Развернув позера за плечо, я сделал то, чего никогда не позволял себе делать с посетителями клуба, – ударил его в лицо, в челюсть, хорошим, плотным ударом. Поймал его за плащ, не позволил упасть. Схватил за волосы, они были сальные и скользкие, выровнял голову и ударил снова, метясь по зубам.
Отпустил позера, и он упал вперед лицом, отекая кровью, слюной, еще чем-то.
– Он не поедет, – сказал я таксисту ровным голосом. Таксист кивнул головой и укатил.
Молоток (второй вышибала в ночном клубе, где герой служит охранником. – А. Н .), с красным лицом, ударил ногой, пудовым своим берцем, по ребрам. Его подбросило от удара. Закашлявшись, он встал на четвереньки и попытался так идти. Я наступил на его плащ.
– Не уходи, – сказал я ему.
Молоток еще раз ударил позера – по животу, и мне показалось, что изо рта позера что-то выпало.
Руки его ослабли, он не устоял на четвереньках и упал лицом, щекой в лужу, выдувая розовый пузырь, который все время лопался.

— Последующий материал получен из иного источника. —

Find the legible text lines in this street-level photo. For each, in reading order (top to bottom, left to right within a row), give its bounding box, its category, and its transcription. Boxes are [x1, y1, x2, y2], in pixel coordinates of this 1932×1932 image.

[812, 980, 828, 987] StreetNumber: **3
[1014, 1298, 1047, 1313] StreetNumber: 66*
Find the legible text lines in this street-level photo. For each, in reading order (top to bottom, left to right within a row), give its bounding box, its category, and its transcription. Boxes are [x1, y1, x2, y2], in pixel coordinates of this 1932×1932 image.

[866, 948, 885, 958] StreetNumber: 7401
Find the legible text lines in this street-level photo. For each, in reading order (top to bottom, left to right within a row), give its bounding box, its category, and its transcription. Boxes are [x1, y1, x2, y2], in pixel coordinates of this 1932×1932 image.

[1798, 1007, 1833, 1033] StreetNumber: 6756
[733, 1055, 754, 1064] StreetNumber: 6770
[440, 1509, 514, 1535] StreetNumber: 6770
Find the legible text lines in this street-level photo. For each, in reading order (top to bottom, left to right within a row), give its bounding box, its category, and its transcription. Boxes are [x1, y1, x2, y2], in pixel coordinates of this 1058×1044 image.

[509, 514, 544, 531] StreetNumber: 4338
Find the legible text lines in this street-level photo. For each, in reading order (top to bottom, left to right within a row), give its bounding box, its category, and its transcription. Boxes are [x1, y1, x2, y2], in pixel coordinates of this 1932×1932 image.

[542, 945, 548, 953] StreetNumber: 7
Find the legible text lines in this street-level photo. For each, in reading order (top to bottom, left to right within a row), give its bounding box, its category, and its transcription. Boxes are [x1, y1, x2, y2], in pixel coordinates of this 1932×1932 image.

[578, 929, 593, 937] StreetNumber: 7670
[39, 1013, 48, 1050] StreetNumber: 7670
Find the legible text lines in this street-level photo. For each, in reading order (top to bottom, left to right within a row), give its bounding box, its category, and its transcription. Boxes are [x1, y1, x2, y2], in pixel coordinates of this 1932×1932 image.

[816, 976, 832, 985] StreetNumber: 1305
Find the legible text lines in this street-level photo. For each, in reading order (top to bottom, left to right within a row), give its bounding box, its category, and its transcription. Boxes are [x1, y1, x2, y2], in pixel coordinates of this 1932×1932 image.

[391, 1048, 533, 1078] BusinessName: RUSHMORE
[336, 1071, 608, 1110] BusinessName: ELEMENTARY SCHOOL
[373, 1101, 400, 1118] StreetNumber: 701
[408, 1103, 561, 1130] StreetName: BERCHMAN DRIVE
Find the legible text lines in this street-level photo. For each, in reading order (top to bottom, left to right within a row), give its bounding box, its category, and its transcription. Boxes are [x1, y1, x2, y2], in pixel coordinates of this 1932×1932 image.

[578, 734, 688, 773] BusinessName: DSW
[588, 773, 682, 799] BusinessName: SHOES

Я присел рядом, прихватил его покрепче за волосы на затылке и несколько раз, кажется семь, ударил головой, лицом, носом, губами об асфальт. Вытер руку о его плащ, но она все равно осталась грязной, осклизлой, липкой.
Пламенный привет хирургу Тарасову.
Вам интересно, чем конкретно провинился «позер»? Сообщаю: конкретно – ничем. Позер с «голосом старого педераста» с самого начала не понравился вышибале, которому потом выпала нервная ночь. Вам интересно, сочувствую ли я гостям приблатненных ночных клубов? Рапортую: не сочувствую. Равно как их содержателям. И охранникам. Которым, вестимо, больше некуда податься. Более того, я не уверен, что своему герою так уж сочувствует сам Захар Прилепин, наградивший его, впрочем, собственным литературным именем.
Вот Анатолий Азольский к своему Афанасию из одноименной повести (тоже «Дружба народов») относится с симпатией – одинокий волк, прошедший лагерную выучку, может дать слабину (из-за чего, в конечном счете погибает другой человек), но уж зато потом его с верной стези не сшибешь: покрывать любовницу-начальницу не станет, с советской юстицией в поддавки играть не будет – и таким манером то ли в грехе покается, то ли от обольстительно-стервозной сожительницы ускользнет. Производственный детектив хрущевских времен завершается встречей былых любовников. Выясняется, что вопреки своим стальным клятвам герой на допросе в прокуратуре все-таки не сказал, что подруга-начальница допустила к опасным работам пьяного в дымину мужика, тем самым купив себе продолжение сладкой ночи, ценой его жизни. Промолчал, ибо его о том не спросили. Дамочка, прежде готовая заживо схарчить бунтаря-правдолюбца-любовника, изумляется: «– И ты не мог позвонить мне?.. – А зачем?.. Что изменилось бы?» И в самом деле, измениться в этом – подлом, воровском и пьяном – мире, слепком и символом которого предстает обыкновеннейший заводик, не может ничего и никогда. Любовью здесь и не пахло – пахло похотью, ложью, спиртом и советской властью. И все бы хорошо, да берет сомнение: только ли потому промолчал герой, что его в лоб о сожительнице не спросили? Или потому, что смекнул: плетью обуха не перешибешь, эта курва все равно вывернется. Или потому, что на самом деле боялся своей пассии, а еще больше хотел от нее наконец избавиться. Тоже – любой ценой. Понятно, что все это мои досужие домыслы. Азольский своих матерых волков в обиду не дает. Его одиночки, сколь бы жестоки ни были, что бы ни вытворяли, какие бы барьеры ни сметали, всегда правы – ибо государство и общество всегда еще хуже.